• **Assignment**
Give back the whole listing verbatim, printing none of its pictures.

• **Material for the task**
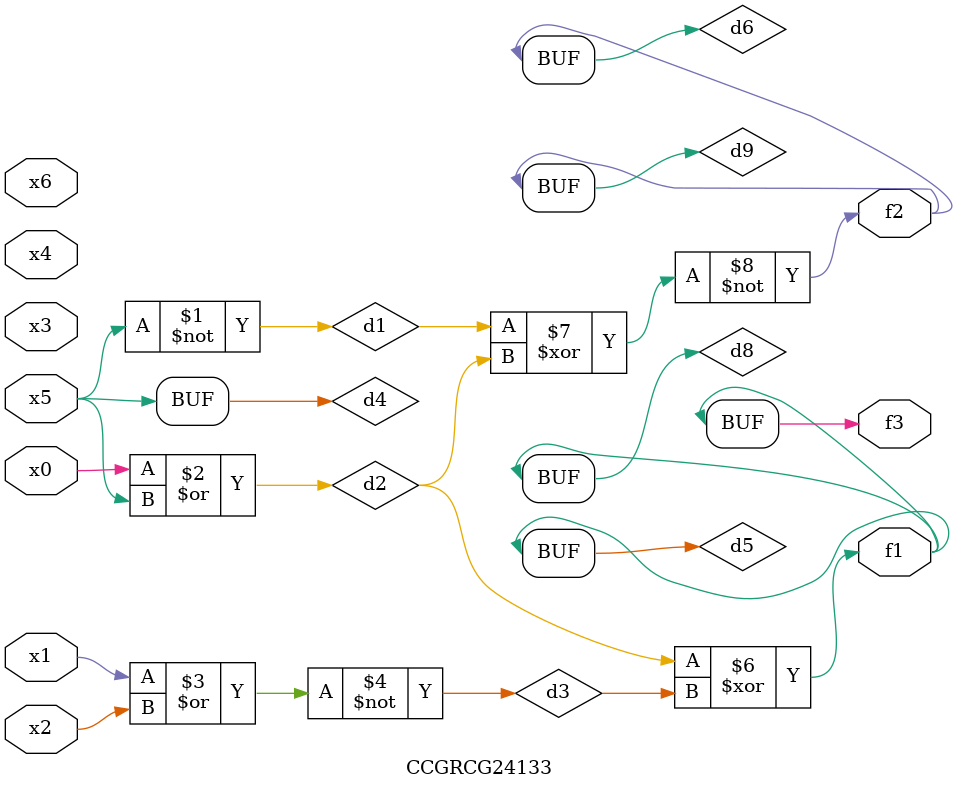
<source format=v>
module CCGRCG24133(
	input x0, x1, x2, x3, x4, x5, x6,
	output f1, f2, f3
);

	wire d1, d2, d3, d4, d5, d6, d7, d8, d9;

	nand (d1, x5);
	or (d2, x0, x5);
	nor (d3, x1, x2);
	xnor (d4, d1);
	xor (d5, d2, d3);
	xnor (d6, d1, d2);
	not (d7, x4);
	buf (d8, d5);
	xor (d9, d6);
	assign f1 = d8;
	assign f2 = d9;
	assign f3 = d8;
endmodule

</source>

• **Worked solution**
<source format=v>
module CCGRCG24133(
	input x0, x1, x2, x3, x4, x5, x6,
	output f1, f2, f3
);

	wire d1, d2, d3, d4, d5, d6, d7, d8, d9;

	nand (d1, x5);
	or (d2, x0, x5);
	nor (d3, x1, x2);
	xnor (d4, d1);
	xor (d5, d2, d3);
	xnor (d6, d1, d2);
	not (d7, x4);
	buf (d8, d5);
	xor (d9, d6);
	assign f1 = d8;
	assign f2 = d9;
	assign f3 = d8;
endmodule

</source>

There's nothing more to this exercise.